Google and Apple to Struggle with Payment Services
With the launch of new payment services recently by Apple and Google, the subject of PayPal’s dominance has come under question. However, there will be a few lessons to learn before they can seriously mount a challenge to the market leader.
For payment services to be wholly effective there is more to question than merely the highest uptake. For end service users, such as Google and Apple who own relationships with consumers, to move into effective eCommerce payment service handling they need to move beyond their traditional areas of advertising and applications to be truly a background application.
The key to success within the payment services market for digital products can be seen as breadth of payment choice combined with multiplatform coverage, to which neither company seem to be ready to tackle. The handling of multiple payment types forms the basis of a dexterous payment platform. Focussing solely on credit card payments does not offer the type of universal payment service which businesses require. Bank payments and direct debits, as well as mobile billing capability, are must have payment options for digital goods, especially outside of markets dominated by credit and debit cards. According to Datamonitor, 55% of consumers in Germany and 35% of consumers in Holland, for example, pay for online goods with alternative payment types to credit or debit card.
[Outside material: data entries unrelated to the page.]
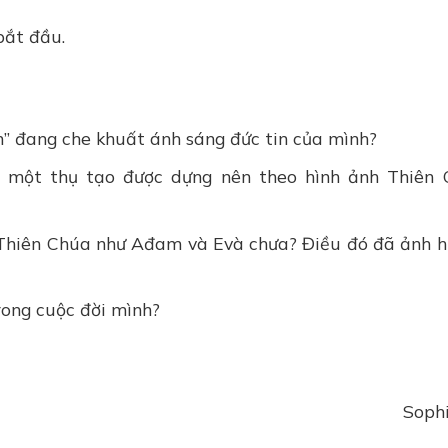
bắt đầu.
n” đang che khuất ánh sáng đức tin của mình?
ư một thụ tạo được dựng nên theo hình ảnh Thiên
a Thiên Chúa như Ađam và Evà chưa? Điều đó đã ảnh 
ong cuộc đời mình?
Soph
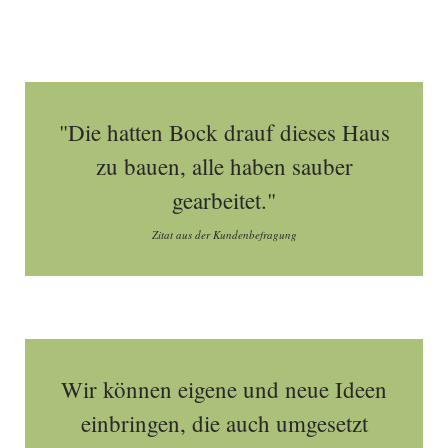
"Die hatten Bock drauf dieses Haus
zu bauen, alle haben sauber
gearbeitet."
Zitat aus der Kundenbefragung
Wir können eigene und neue Ideen
einbringen, die auch umgesetzt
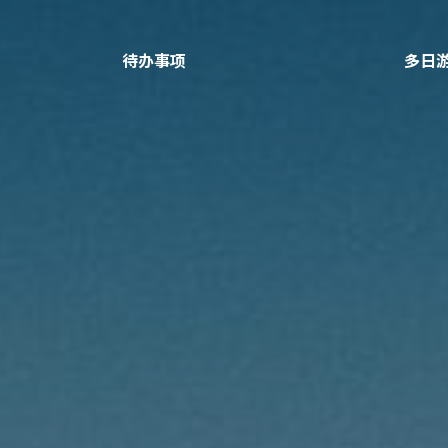
待办事项
多日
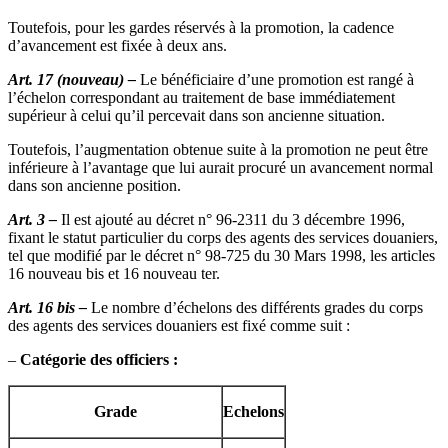
Toutefois, pour les gardes réservés à la promotion, la cadence
d’avancement est fixée à deux ans.
Art. 17 (nouveau) –
Le bénéficiaire d’une promotion est rangé à
l’échelon correspondant au traitement de base immédiatement
supérieur à celui qu’il percevait dans son ancienne situation.
Toutefois, l’augmentation obtenue suite à la promotion ne peut être
inférieure à l’avantage que lui aurait procuré un avancement normal
dans son ancienne position.
Art. 3 –
Il est ajouté au décret n° 96-2311 du 3 décembre 1996,
fixant le statut particulier du corps des agents des services douaniers,
tel que modifié par le décret n° 98-725 du 30 Mars 1998, les articles
16 nouveau bis et 16 nouveau ter.
Art. 16 bis –
Le nombre d’échelons des différents grades du corps
des agents des services douaniers est fixé comme suit :
–
Catégorie des officiers :
Grade
Echelons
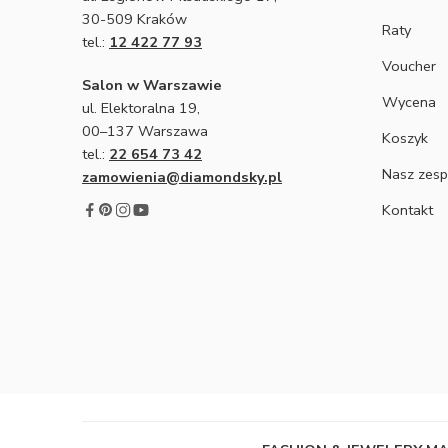
30-509 Kraków
Raty
tel.:
12 422 77 93
Voucher
Salon w Warszawie
Wycena
ul. Elektoralna 19,
00–137 Warszawa
Koszyk
tel.:
22 654 73 42
Nasz zesp
zamowienia@diamondsky.pl
Kontakt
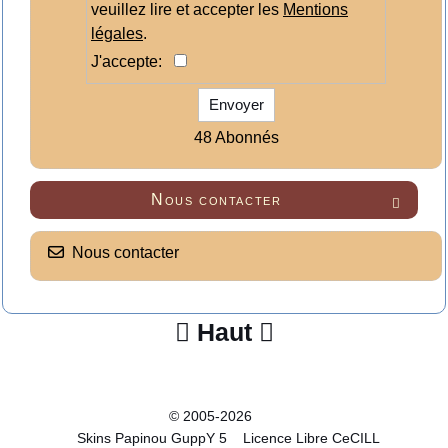
veuillez lire et accepter les
Mentions
légales
.
J'accepte:
Envoyer
48 Abonnés
Nous contacter

Nous contacter
Haut


© 2005-2026
Skins Papinou GuppY 5
Licence Libre CeCILL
Supporting alternative payment types like Direct Debit is fraught with issues which require complex business processes to combat. With no standard verification process present and times ranging from 3 days to 3 weeks for payment confirmation from the bank, robust business procedures and software ‘rules’ are required. Offering instant payments online, on mobile or via connected-TV requires a problematic process of short term credit and new issues such as debt collection, which become vital to success.
Furthermore it remains to be seen whether the new services will encapsulate multiple payment methods such as pre and post-pay micropayments and subscriptions across the full range of payment channels such as web, mobile, and TV. To truly establish themselves as market leaders in this area, both companies will need to demonstrate their flexibility and breadth of options across all three key payment criteria of payment methods, types and channels, which is an area to which even PayPal has not adequately demonstrated to date.
Paul Johnson, CEO at MPP Global; the UK’s leading provider of Payment Services and eCommerce Solutions, said: “The provision of core payment services is a complex arena for Google and Apple to move into.
Whilst they might excel in the arenas to which they are accustomed, the key to success in the payment services milieu is offering a broad range of payment types, payment methods across various payment channels.”
Developing a complex series of relationships with small sellers and creating true bi-directional flow of funds takes time to master. Apple’s proposition of leveraging losses by charging 30% will not hold water for offline payments and tangible goods and is clearly an area which requires serious development for either of the companies to be successful.
Paul added: “Success with unilateral payments requires robust bespoke systems, a breadth of integration and experience in the area. Google and Apple’s new offerings may be seen as a major development in the payment services industry but it might be a case of another major company taking a step away from their core market and I cannot see how they will succeed in the core payment market without serious diversification.”